• WORK TO COMPLETE:
What is needed is an exact repeat of the lines from the line containing "index mcp: (1203, 818)" through the final line of the entries below, and nothing else.

Body or hand keypoint data
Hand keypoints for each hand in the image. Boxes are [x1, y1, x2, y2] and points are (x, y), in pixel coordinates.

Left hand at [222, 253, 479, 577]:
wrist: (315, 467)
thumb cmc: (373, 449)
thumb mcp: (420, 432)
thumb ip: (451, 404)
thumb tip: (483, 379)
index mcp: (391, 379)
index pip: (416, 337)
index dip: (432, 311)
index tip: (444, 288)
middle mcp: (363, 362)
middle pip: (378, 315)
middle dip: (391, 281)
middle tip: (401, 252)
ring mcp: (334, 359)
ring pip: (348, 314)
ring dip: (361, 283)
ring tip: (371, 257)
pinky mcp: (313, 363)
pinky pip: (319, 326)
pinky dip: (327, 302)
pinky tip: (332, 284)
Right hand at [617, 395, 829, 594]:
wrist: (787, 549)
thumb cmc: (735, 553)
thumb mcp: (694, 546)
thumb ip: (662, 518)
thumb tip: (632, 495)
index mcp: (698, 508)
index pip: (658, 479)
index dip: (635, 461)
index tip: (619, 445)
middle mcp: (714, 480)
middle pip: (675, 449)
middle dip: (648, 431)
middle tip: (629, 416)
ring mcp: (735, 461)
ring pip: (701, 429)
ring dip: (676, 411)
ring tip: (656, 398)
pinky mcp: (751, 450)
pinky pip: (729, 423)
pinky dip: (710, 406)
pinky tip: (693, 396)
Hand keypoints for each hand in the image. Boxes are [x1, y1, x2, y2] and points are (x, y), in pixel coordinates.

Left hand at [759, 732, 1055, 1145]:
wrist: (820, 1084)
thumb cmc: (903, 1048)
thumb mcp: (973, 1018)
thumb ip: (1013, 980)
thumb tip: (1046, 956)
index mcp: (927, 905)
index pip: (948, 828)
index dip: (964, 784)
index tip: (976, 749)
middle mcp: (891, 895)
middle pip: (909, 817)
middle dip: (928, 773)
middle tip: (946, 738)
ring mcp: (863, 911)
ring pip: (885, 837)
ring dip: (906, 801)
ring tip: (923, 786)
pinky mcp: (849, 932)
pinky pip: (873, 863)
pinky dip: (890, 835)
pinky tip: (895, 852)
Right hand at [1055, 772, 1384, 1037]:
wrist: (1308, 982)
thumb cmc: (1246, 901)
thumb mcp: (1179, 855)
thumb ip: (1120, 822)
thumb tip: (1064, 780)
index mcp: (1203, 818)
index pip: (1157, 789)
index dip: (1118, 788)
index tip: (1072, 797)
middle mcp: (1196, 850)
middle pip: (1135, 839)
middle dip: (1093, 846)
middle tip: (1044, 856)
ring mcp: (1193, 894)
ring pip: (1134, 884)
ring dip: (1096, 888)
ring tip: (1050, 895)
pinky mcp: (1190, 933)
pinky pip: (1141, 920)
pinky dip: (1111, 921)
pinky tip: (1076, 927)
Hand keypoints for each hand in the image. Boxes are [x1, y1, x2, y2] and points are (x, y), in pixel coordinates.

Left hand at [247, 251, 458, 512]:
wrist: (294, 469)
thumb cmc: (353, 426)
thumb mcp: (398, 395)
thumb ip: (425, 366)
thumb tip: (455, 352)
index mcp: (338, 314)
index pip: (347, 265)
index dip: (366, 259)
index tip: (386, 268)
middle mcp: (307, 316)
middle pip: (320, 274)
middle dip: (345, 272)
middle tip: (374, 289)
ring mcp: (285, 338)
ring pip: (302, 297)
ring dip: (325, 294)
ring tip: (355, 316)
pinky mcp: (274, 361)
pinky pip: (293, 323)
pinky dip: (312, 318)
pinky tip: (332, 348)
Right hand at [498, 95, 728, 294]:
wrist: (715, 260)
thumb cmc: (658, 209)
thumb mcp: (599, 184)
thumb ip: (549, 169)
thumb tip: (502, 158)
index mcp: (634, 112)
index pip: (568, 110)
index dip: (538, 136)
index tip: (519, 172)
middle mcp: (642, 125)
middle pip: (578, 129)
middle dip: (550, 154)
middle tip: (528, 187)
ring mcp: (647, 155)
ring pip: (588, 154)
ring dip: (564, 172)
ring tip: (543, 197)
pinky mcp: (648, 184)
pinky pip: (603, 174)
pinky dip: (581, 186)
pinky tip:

• EXERCISE RESULT:
index mcp: (1203, 818)
index pip: (1157, 789)
index dip: (1118, 788)
index tip: (1072, 797)
middle mcp: (1196, 850)
middle pip: (1135, 839)
middle dip: (1093, 846)
middle tip: (1044, 856)
ring mcp: (1193, 894)
ring pip: (1134, 884)
ring dip: (1096, 888)
ring tip: (1050, 895)
pinky mcp: (1190, 933)
pinky pip: (1141, 920)
pinky dip: (1111, 921)
pinky tip: (1076, 927)
Hand keypoints for each hand in the image. Boxes are [x1, y1, x2, y2] and points are (x, y), in pixel coordinates.

Left hand at [247, 251, 458, 512]:
wrist: (294, 469)
thumb cmc: (353, 426)
thumb mcp: (398, 395)
thumb ip: (425, 366)
thumb tip: (455, 352)
index mcp: (338, 314)
index pip: (347, 265)
index dip: (366, 259)
index tip: (386, 268)
middle mcp: (307, 316)
middle pip: (320, 274)
middle dip: (345, 272)
middle tip: (374, 289)
ring mcp: (285, 338)
ring pip: (302, 297)
ring dip: (325, 294)
ring tip: (355, 316)
pinky mcp: (274, 361)
pinky pip: (293, 323)
pinky dip: (312, 318)
pinky tip: (332, 348)
Right hand at [498, 95, 728, 294]:
wrist: (715, 260)
thumb cmc: (658, 209)
thumb mcp: (599, 184)
thumb ip: (549, 169)
thumb tip: (502, 158)
index mcp: (634, 112)
index pip: (568, 110)
index dip: (538, 136)
index tip: (519, 172)
middle mcp: (642, 125)
middle pip: (578, 129)
middle dip: (550, 154)
middle tip: (528, 187)
ring mcp: (647, 155)
ring pip: (588, 154)
ring dip: (564, 172)
ring tip: (543, 197)
pinky mcp: (648, 184)
pinky pip: (603, 174)
pinky dip: (581, 186)
pinky tip:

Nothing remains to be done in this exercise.